As per my last post, I've been busy futzing around with an old PC, and in doing so I wanted to hear it's audio output. Due to a rather restricted setup I reasoned the best way to do this would be to use the line-in on my main PC since it's pretty much always on when I use that other machine. In Windows this was very easy indeed, visit the old sound settings panel (not the new UI one), go to input devices and check the box to "listen" to that device, in other words, monitor it.

That's all well and good, but under Pop!_OS I wasn't having anywhere near as much luck.

Hello, Pipewire

I've used Linux on and off since the late 90s (with BeOS and BSDs thrown in too), and I remember when alsa was the hot new thing. Then came along pulse audio, which I've been vaguely aware of but until this year I've not used a Linux distro as a main OS for a long while. I was blisfully unaware of Pipewire, but what I read about it sounded good. Best of all it has a module for Pulse compatibility, meaning I should still be able to use things like alsamixer to mess with settings. Except, I can't.

No, I don't know why, the services are loaded etc. and running in the userland systemd environment but I have zero joy trying to run various commands like alsamixer:

matt@pop-os:~$ alsamixer
ALSA lib pulse.c:242:(pulse_connect) PulseAudio: Unable to connect: Connection refused

cannot open mixer: Connection refused

or pactl:

matt@pop-os:~$ pactl info
Connection failure: Connection refused
pa_context_connect() failed: Connection refused

As of yet I've been unable to find a solution to this problem, but while attemping to learn more about Pipewire I did find Arch's excellent write-up on it, and in there discovered Helvum, which is a patchbay for pipewire and while I thought about building it from source I figured it was worth a quick look in the Pop!_OS store first - sure enough there's a flatpack build in there.

====

## WORK TASK A
Write out the part of the post about getting line-in audio working on Pop!_OS, starting at "matt@pop-os:~$ alsamixer" and ending at "build in there.".
## WORK TASK B
Extend the post about getting line-in audio working on Pop!_OS, picking up right after its final sentence.
The listing that follows plays no part in the work on this blog post about Linux audio.

## GIVEN DATA
====

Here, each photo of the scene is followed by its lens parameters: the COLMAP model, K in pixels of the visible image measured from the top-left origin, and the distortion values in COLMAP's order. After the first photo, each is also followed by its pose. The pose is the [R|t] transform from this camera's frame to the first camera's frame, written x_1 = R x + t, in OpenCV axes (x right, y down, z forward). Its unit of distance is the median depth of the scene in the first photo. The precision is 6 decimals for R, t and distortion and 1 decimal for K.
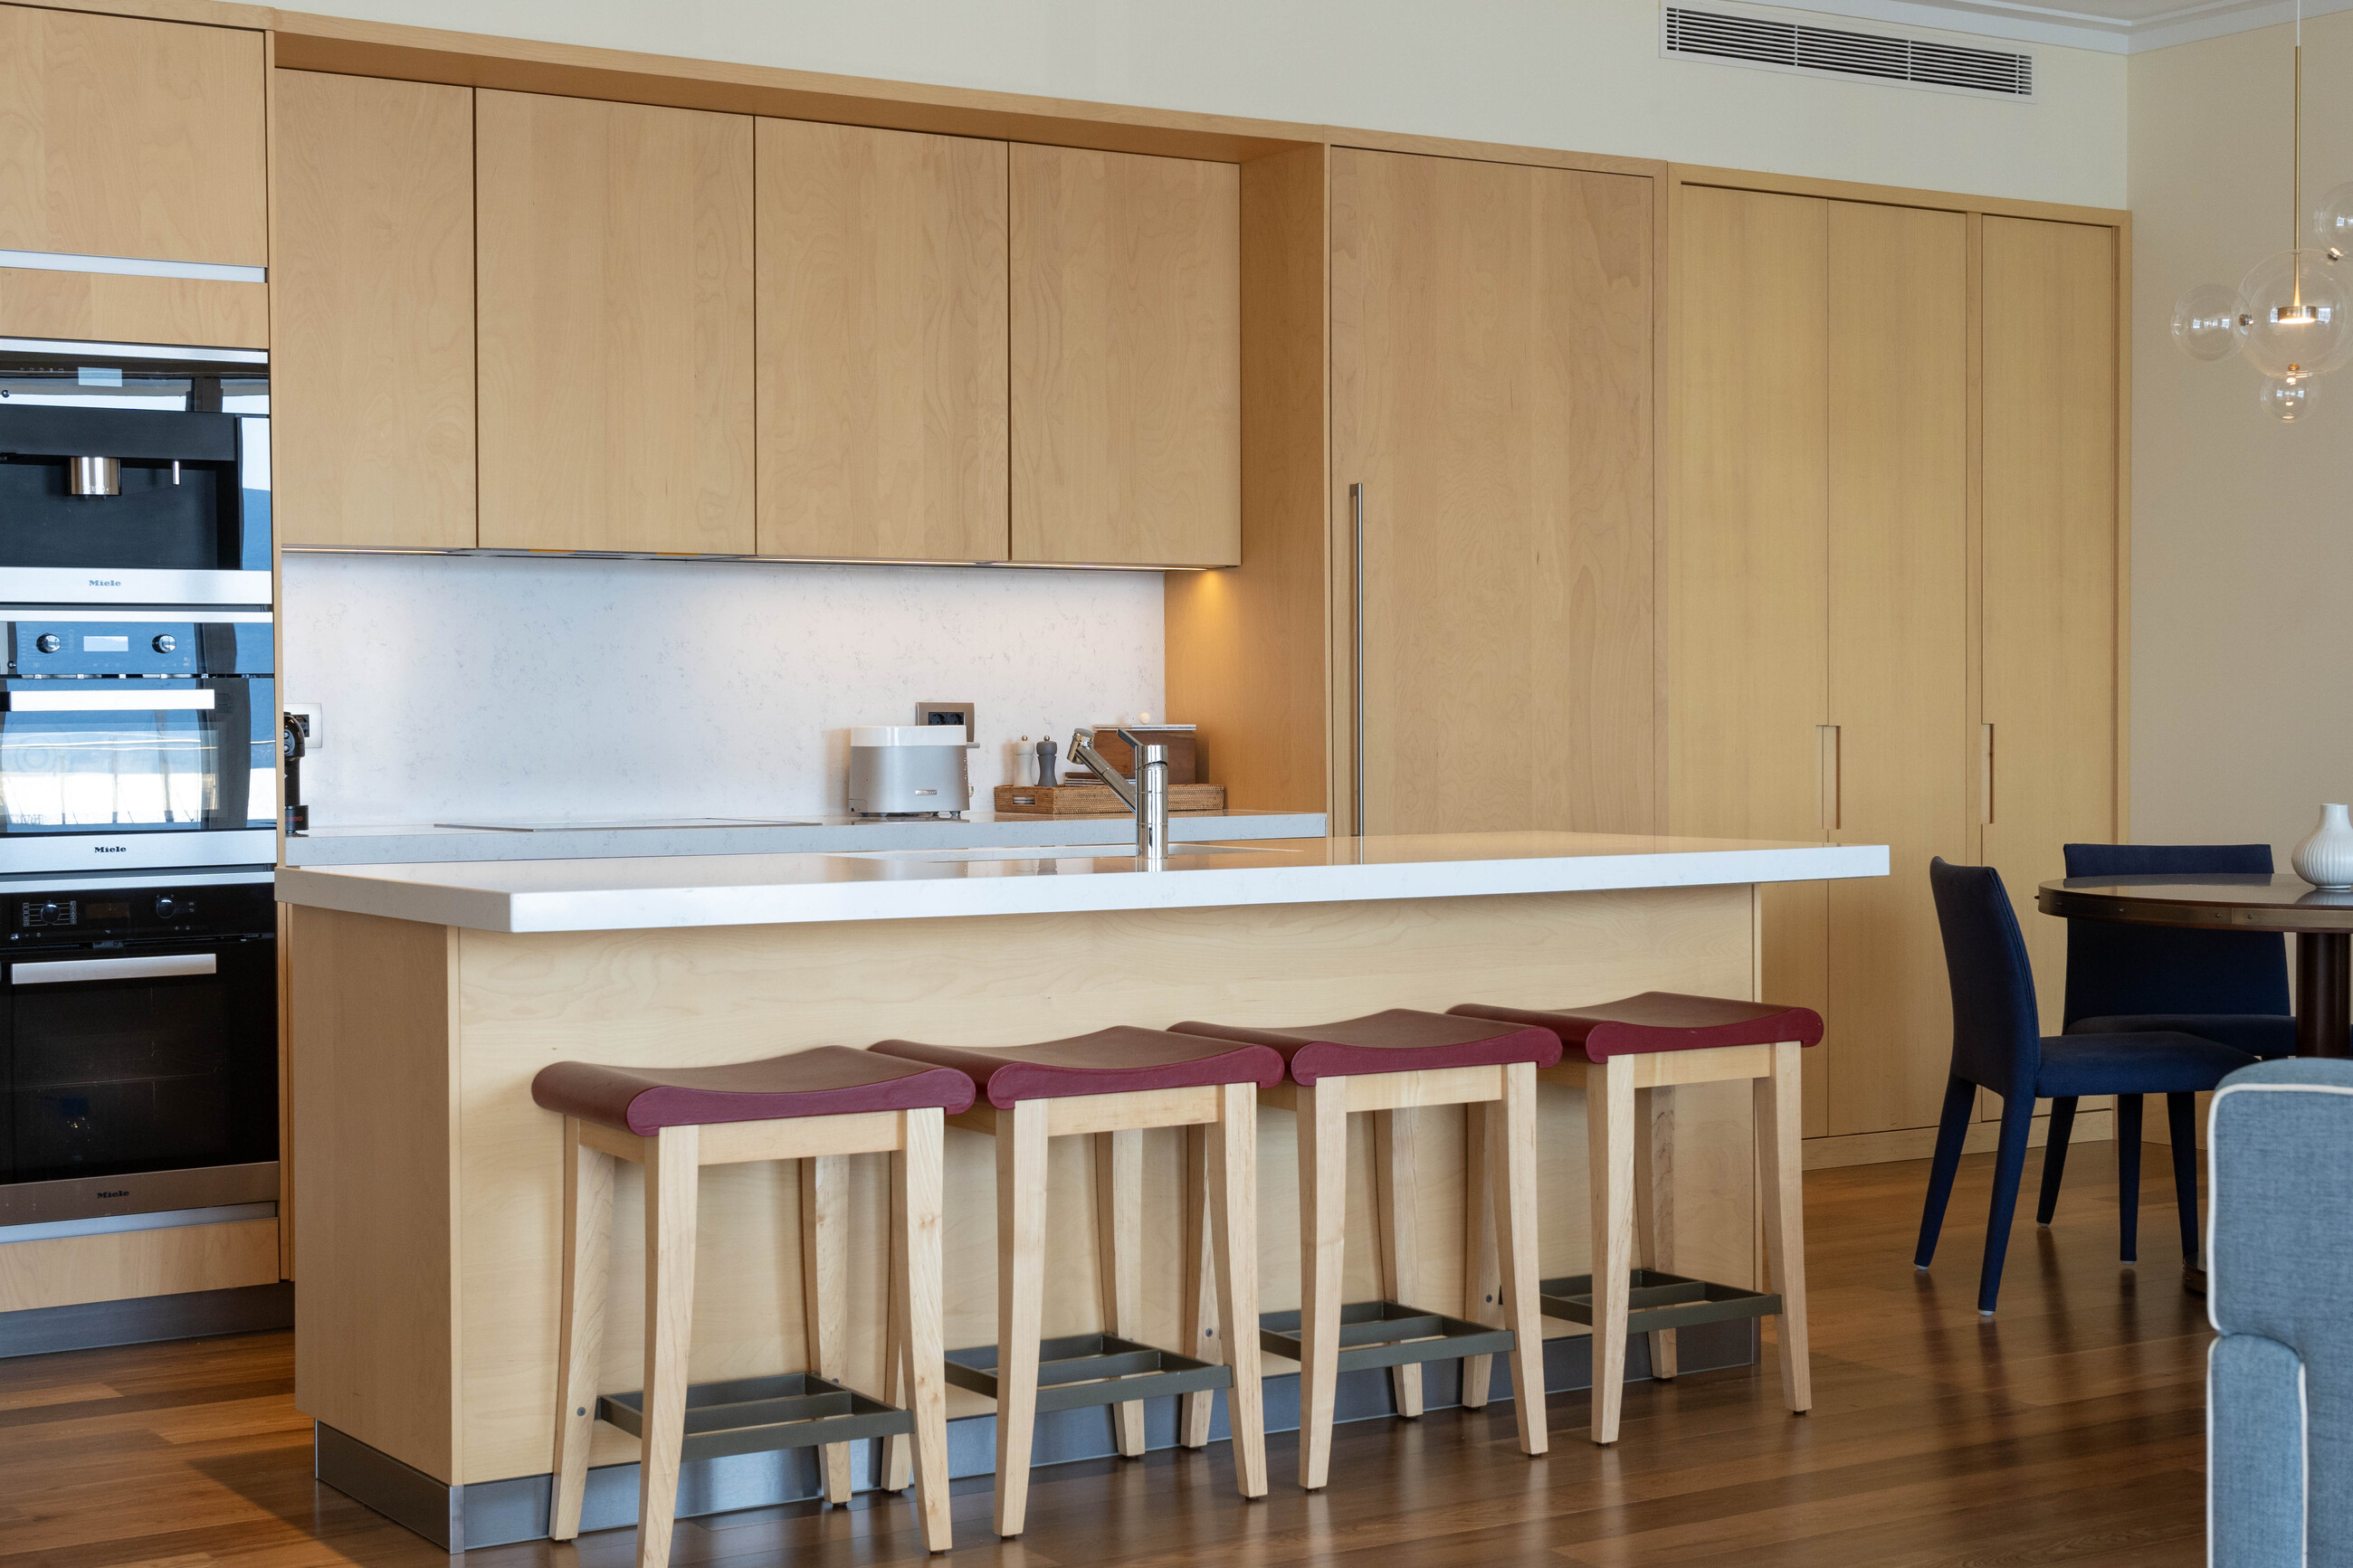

====

## EXERCISE RESPONSE A
matt@pop-os:~$ alsamixer
ALSA lib pulse.c:242:(pulse_connect) PulseAudio: Unable to connect: Connection refused

cannot open mixer: Connection refused

or pactl:

matt@pop-os:~$ pactl info
Connection failure: Connection refused
pa_context_connect() failed: Connection refused

As of yet I've been unable to find a solution to this problem, but while attemping to learn more about Pipewire I did find Arch's excellent write-up on it, and in there discovered Helvum, which is a patchbay for pipewire and while I thought about building it from source I figured it was worth a quick look in the Pop!_OS store first - sure enough there's a flatpack build in there.

## EXERCISE RESPONSE B
Patching the Plumbing

It took all of two seconds to install Helvum, a couple more to launch it and barely any more than that to solve my problem. All I had to do was click and drag from the two (Left and Right Channel) nodes for the line-in source on motherboard and hooked them to them to the playback nodes for my graphics card as I use HDMI audio via my monitor (it's actually then connected via an analogue connection to an old amp with only one input, but it does avoid any noise on the signal from the PC by doing the first bit digitally). Job done.

Screen shot of Helvum showing the connection between line-in and my output device

There is a bit of noise on the sound from the retro PC, but I believe the source of that noise is my modern motherboard, not least because it's worse when scrolling windows. It's not terrible though and not really noticable at comfortable volume levels.